Spareribs had taken hold on menus across Texas, but they weren’t meant for polite company. To get at the meat, a knife and fork wouldn’t suffice. Getting the most out of a sparerib meant manhandling the meat. In 1920 the Dallas Morning News noted that “No one can properly appreciate spareribs and backbones unless courageous enough to get his chin and cheeks greasy.” A letter was even sent to Emily Post asking about sparerib etiquette. She responded that unless you were at a picnic, “you must not pick up spareribs in your fingers,” and further advised to use a steak knife. Maybe she’d never eaten a sparerib.

It didn’t much matter to meat market and barbecue joint patrons who weren’t sitting down to white tablecloths and linen napkins. They enjoyed all sorts of hard-to-eat cuts at places like Lowry’s Grocery, Market & Deli in Breckinridge, Texas, where you could enjoy “Barbecued pork ears, snouts, tails, feet, and spare ribs,” in 1929. The dish was also frequently associated with drinking. Just after the repeal of Prohibition in 1933, the Fort Worth Star-Telegram noted that “Barbecued ribs, always popular in West Texas, have grown increasingly so with the advent of beer, ranchmen say. A group of Midland cattlemen had a barbecue and a keg a few hours after the keg’s contents were legalized.”

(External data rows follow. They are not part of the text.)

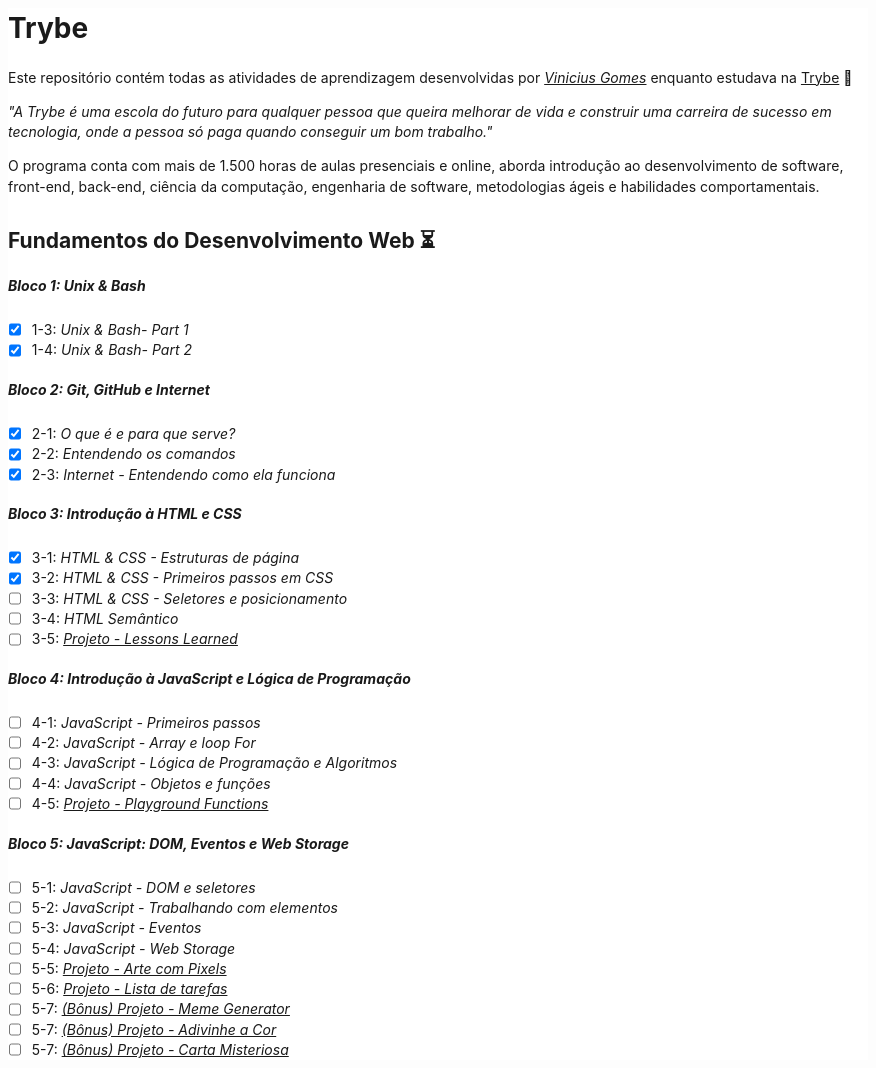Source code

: # Trybe

Este repositório contém todas as atividades de aprendizagem desenvolvidas por _[Vinicius Gomes](https://www.linkedin.com/in/viniciusgbs/)_ enquanto estudava na [Trybe](https://www.betrybe.com/) :rocket:

_"A Trybe é uma escola do futuro para qualquer pessoa que queira melhorar de vida e construir uma carreira de sucesso em tecnologia, onde a pessoa só paga quando conseguir um bom trabalho."_

O programa conta com mais de 1.500 horas de aulas presenciais e online, aborda introdução ao desenvolvimento de software, front-end, back-end, ciência da computação, engenharia de software, metodologias ágeis e habilidades comportamentais.

## Fundamentos do Desenvolvimento Web :hourglass_flowing_sand:

##### Bloco 1: Unix & Bash

- [X] 1-3: _Unix & Bash- Part 1_
- [X] 1-4: _Unix & Bash- Part 2_

##### Bloco 2: Git, GitHub e Internet

- [X] 2-1: _O que é e para que serve?_
- [X] 2-2: _Entendendo os comandos_
- [X] 2-3: _Internet - Entendendo como ela funciona_

##### Bloco 3: Introdução à HTML e CSS

- [X] 3-1: _HTML & CSS - Estruturas de página_
- [X] 3-2: _HTML & CSS - Primeiros passos em CSS_
- [ ] 3-3: _HTML & CSS - Seletores e posicionamento_
- [ ] 3-4: _HTML Semântico_
- [ ] 3-5: _[Projeto - Lessons Learned]()_

##### Bloco 4: Introdução à JavaScript e Lógica de Programação

- [ ] 4-1: _JavaScript - Primeiros passos_
- [ ] 4-2: _JavaScript - Array e loop For_
- [ ] 4-3: _JavaScript - Lógica de Programação e Algoritmos_
- [ ] 4-4: _JavaScript - Objetos e funções_
- [ ] 4-5: _[Projeto - Playground Functions]()_

##### Bloco 5: JavaScript: DOM, Eventos e Web Storage

- [ ] 5-1: _JavaScript - DOM e seletores_
- [ ] 5-2: _JavaScript - Trabalhando com elementos_
- [ ] 5-3: _JavaScript - Eventos_
- [ ] 5-4: _JavaScript - Web Storage_
- [ ] 5-5: _[Projeto - Arte com Pixels]()_
- [ ] 5-6: _[Projeto - Lista de tarefas]()_
- [ ] 5-7: _[(Bônus) Projeto - Meme Generator]()_
- [ ] 5-7: _[(Bônus) Projeto - Adivinhe a Cor]()_
- [ ] 5-7: _[(Bônus) Projeto - Carta Misteriosa]()_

Spareribs continued to dominate the pork side of barbecue menus throughout most of the century. I could only find one ad before the mid-sixties that mentioned any other kind of rib, and even it was vague. In 1947 Cain’s Hitchin’ Post touted their “Genuine Hickory Barbecued Ribs Heavy with Luscious Meat” in the Dallas Morning News. They were described as “Not Spareribs but a new rib for Dallas. A new taste sensation better than spareribs.” It didn’t say what they were, but maybe they were baby back ribs, cut from the loin a little higher on the hog.

Cains Hitchin Post 1947
1947 Dallas Morning News advertisement for Cain’s Hitchin’ Post

Before baby backs were called baby backs, meat market advertisements referred to them as loin back ribs. The term “baby back” didn’t get codified into our collective barbecue minds until Tony Roma’s planted it there in the eighties. It was the restaurant’s signature cut and appeared in all of their advertisements, but until then, those bones were always attached to the loin. A whole loin was bone-in without question, or it was cut into pork chops.

The introduction of the baby back rib came just before the now-popular St. Louis-style rib. In 1983, a new series of meat specifications were released by the USDA. Steve Olson was one of the authors, and he told the St. Louis Post-Dispatch that they needed a name for the cut of rib with the rib tips removed. Olsen said, “We did a survey to find out if there was a consensus for what this was called,” and St. Louis ribs was the most common response to their survey. The IMPS from that point on listed cut #416 as Spareribs and #416A as Spareribs; St. Louis Style (as we’ve discussed before). Advertisements mentioning St. Louis ribs in Texas also didn’t star until the eighties, corroborating Olson’s timeline. Spareribs were no longer alone as the only choice for ribs.

Fargos Ribs
Fargo’s BBQ spare ribs

Even with these new and tempting cuts of ribs, spareribs have remained the primary choice for pork ribs at Texas barbecue joints. Even when baby backs are offered, it’s usually alongside their big brother. I personally think spareribs are the perfect cut. They’re meaty with plenty of fat, and the attached rib tips make for a nice treat of meat and fat if you’re willing to work for it. That, and they’re cheaper that baby backs or St. Louis ribs. Maybe they’re not so spare after all.